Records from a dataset
Start of Block
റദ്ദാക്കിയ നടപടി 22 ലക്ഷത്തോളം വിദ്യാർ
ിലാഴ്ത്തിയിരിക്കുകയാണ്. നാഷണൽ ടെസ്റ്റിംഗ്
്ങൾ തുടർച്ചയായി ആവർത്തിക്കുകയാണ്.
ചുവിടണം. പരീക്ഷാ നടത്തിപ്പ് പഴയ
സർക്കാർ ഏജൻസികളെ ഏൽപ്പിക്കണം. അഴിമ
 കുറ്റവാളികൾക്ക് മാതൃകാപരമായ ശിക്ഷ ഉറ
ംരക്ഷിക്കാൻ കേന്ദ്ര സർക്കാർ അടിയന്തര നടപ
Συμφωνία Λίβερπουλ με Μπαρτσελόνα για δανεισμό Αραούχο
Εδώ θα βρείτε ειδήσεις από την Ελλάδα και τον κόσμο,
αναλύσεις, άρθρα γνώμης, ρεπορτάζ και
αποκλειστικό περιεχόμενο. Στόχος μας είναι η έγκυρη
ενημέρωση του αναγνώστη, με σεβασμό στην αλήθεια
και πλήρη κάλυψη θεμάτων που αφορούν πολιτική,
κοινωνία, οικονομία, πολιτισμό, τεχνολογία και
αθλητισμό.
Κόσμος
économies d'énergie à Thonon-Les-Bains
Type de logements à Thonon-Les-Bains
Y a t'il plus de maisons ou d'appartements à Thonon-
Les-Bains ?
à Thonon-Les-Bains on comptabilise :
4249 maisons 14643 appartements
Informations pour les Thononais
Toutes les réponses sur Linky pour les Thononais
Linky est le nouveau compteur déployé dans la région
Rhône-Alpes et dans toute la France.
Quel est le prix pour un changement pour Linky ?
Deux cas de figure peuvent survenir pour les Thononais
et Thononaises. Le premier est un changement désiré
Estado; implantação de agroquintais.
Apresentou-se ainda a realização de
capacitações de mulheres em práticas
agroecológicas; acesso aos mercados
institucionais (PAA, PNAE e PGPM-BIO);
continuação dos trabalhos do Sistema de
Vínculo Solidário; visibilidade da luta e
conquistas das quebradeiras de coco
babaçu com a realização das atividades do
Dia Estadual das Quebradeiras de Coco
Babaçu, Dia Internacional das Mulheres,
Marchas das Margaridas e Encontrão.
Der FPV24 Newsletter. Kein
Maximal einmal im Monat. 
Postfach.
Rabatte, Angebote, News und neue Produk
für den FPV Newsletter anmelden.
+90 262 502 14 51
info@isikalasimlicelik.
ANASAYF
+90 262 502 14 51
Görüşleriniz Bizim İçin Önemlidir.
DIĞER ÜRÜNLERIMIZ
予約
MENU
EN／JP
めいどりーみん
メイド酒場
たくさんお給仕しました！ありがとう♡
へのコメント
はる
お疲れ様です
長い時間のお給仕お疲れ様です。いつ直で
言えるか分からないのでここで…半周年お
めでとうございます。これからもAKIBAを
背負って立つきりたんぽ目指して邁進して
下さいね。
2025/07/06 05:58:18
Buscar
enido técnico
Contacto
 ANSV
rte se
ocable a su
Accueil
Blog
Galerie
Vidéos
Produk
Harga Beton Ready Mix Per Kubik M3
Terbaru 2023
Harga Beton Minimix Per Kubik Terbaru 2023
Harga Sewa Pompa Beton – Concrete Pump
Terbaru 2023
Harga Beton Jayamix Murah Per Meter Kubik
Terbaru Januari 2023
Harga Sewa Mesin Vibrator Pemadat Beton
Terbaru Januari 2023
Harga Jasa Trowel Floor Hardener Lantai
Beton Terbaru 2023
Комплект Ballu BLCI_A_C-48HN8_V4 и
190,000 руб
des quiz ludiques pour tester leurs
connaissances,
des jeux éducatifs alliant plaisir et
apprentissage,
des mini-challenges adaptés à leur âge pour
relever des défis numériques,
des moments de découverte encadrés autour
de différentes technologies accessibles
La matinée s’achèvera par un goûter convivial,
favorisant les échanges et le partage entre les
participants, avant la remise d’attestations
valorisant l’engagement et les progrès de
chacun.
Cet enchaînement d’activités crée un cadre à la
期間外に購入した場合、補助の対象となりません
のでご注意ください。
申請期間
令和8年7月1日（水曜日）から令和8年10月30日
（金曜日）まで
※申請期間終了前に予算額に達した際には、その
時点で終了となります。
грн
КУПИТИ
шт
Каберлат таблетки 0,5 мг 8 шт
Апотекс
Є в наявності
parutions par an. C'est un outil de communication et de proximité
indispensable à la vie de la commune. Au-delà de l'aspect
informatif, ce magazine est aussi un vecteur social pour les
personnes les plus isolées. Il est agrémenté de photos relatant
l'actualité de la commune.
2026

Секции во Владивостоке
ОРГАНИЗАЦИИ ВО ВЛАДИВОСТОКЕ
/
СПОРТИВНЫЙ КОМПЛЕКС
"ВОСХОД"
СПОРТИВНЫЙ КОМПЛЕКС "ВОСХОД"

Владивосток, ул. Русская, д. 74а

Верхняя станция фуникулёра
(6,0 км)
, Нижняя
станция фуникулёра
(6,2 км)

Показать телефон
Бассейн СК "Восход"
End of Block
> [Problem to solve]: Please output every row above again, copying each line verbatim.

> [Solution]:
റദ്ദാക്കിയ നടപടി 22 ലക്ഷത്തോളം വിദ്യാർ
ിലാഴ്ത്തിയിരിക്കുകയാണ്. നാഷണൽ ടെസ്റ്റിംഗ്
്ങൾ തുടർച്ചയായി ആവർത്തിക്കുകയാണ്.
ചുവിടണം. പരീക്ഷാ നടത്തിപ്പ് പഴയ
സർക്കാർ ഏജൻസികളെ ഏൽപ്പിക്കണം. അഴിമ
 കുറ്റവാളികൾക്ക് മാതൃകാപരമായ ശിക്ഷ ഉറ
ംരക്ഷിക്കാൻ കേന്ദ്ര സർക്കാർ അടിയന്തര നടപ
Συμφωνία Λίβερπουλ με Μπαρτσελόνα για δανεισμό Αραούχο
Εδώ θα βρείτε ειδήσεις από την Ελλάδα και τον κόσμο,
αναλύσεις, άρθρα γνώμης, ρεπορτάζ και
αποκλειστικό περιεχόμενο. Στόχος μας είναι η έγκυρη
ενημέρωση του αναγνώστη, με σεβασμό στην αλήθεια
και πλήρη κάλυψη θεμάτων που αφορούν πολιτική,
κοινωνία, οικονομία, πολιτισμό, τεχνολογία και
αθλητισμό.
Κόσμος
économies d'énergie à Thonon-Les-Bains
Type de logements à Thonon-Les-Bains
Y a t'il plus de maisons ou d'appartements à Thonon-
Les-Bains ?
à Thonon-Les-Bains on comptabilise :
4249 maisons 14643 appartements
Informations pour les Thononais
Toutes les réponses sur Linky pour les Thononais
Linky est le nouveau compteur déployé dans la région
Rhône-Alpes et dans toute la France.
Quel est le prix pour un changement pour Linky ?
Deux cas de figure peuvent survenir pour les Thononais
et Thononaises. Le premier est un changement désiré
Estado; implantação de agroquintais.
Apresentou-se ainda a realização de
capacitações de mulheres em práticas
agroecológicas; acesso aos mercados
institucionais (PAA, PNAE e PGPM-BIO);
continuação dos trabalhos do Sistema de
Vínculo Solidário; visibilidade da luta e
conquistas das quebradeiras de coco
babaçu com a realização das atividades do
Dia Estadual das Quebradeiras de Coco
Babaçu, Dia Internacional das Mulheres,
Marchas das Margaridas e Encontrão.
Der FPV24 Newsletter. Kein
Maximal einmal im Monat. 
Postfach.
Rabatte, Angebote, News und neue Produk
für den FPV Newsletter anmelden.
+90 262 502 14 51
info@isikalasimlicelik.
ANASAYF
+90 262 502 14 51
Görüşleriniz Bizim İçin Önemlidir.
DIĞER ÜRÜNLERIMIZ
予約
MENU
EN／JP
めいどりーみん
メイド酒場
たくさんお給仕しました！ありがとう♡
へのコメント
はる
お疲れ様です
長い時間のお給仕お疲れ様です。いつ直で
言えるか分からないのでここで…半周年お
めでとうございます。これからもAKIBAを
背負って立つきりたんぽ目指して邁進して
下さいね。
2025/07/06 05:58:18
Buscar
enido técnico
Contacto
 ANSV
rte se
ocable a su
Accueil
Blog
Galerie
Vidéos
Produk
Harga Beton Ready Mix Per Kubik M3
Terbaru 2023
Harga Beton Minimix Per Kubik Terbaru 2023
Harga Sewa Pompa Beton – Concrete Pump
Terbaru 2023
Harga Beton Jayamix Murah Per Meter Kubik
Terbaru Januari 2023
Harga Sewa Mesin Vibrator Pemadat Beton
Terbaru Januari 2023
Harga Jasa Trowel Floor Hardener Lantai
Beton Terbaru 2023
Комплект Ballu BLCI_A_C-48HN8_V4 и
190,000 руб
des quiz ludiques pour tester leurs
connaissances,
des jeux éducatifs alliant plaisir et
apprentissage,
des mini-challenges adaptés à leur âge pour
relever des défis numériques,
des moments de découverte encadrés autour
de différentes technologies accessibles
La matinée s’achèvera par un goûter convivial,
favorisant les échanges et le partage entre les
participants, avant la remise d’attestations
valorisant l’engagement et les progrès de
chacun.
Cet enchaînement d’activités crée un cadre à la
期間外に購入した場合、補助の対象となりません
のでご注意ください。
申請期間
令和8年7月1日（水曜日）から令和8年10月30日
（金曜日）まで
※申請期間終了前に予算額に達した際には、その
時点で終了となります。
грн
КУПИТИ
шт
Каберлат таблетки 0,5 мг 8 шт
Апотекс
Є в наявності
parutions par an. C'est un outil de communication et de proximité
indispensable à la vie de la commune. Au-delà de l'aspect
informatif, ce magazine est aussi un vecteur social pour les
personnes les plus isolées. Il est agrémenté de photos relatant
l'actualité de la commune.
2026

Секции во Владивостоке
ОРГАНИЗАЦИИ ВО ВЛАДИВОСТОКЕ
/
СПОРТИВНЫЙ КОМПЛЕКС
"ВОСХОД"
СПОРТИВНЫЙ КОМПЛЕКС "ВОСХОД"

Владивосток, ул. Русская, д. 74а

Верхняя станция фуникулёра
(6,0 км)
, Нижняя
станция фуникулёра
(6,2 км)

Показать телефон
Бассейн СК "Восход"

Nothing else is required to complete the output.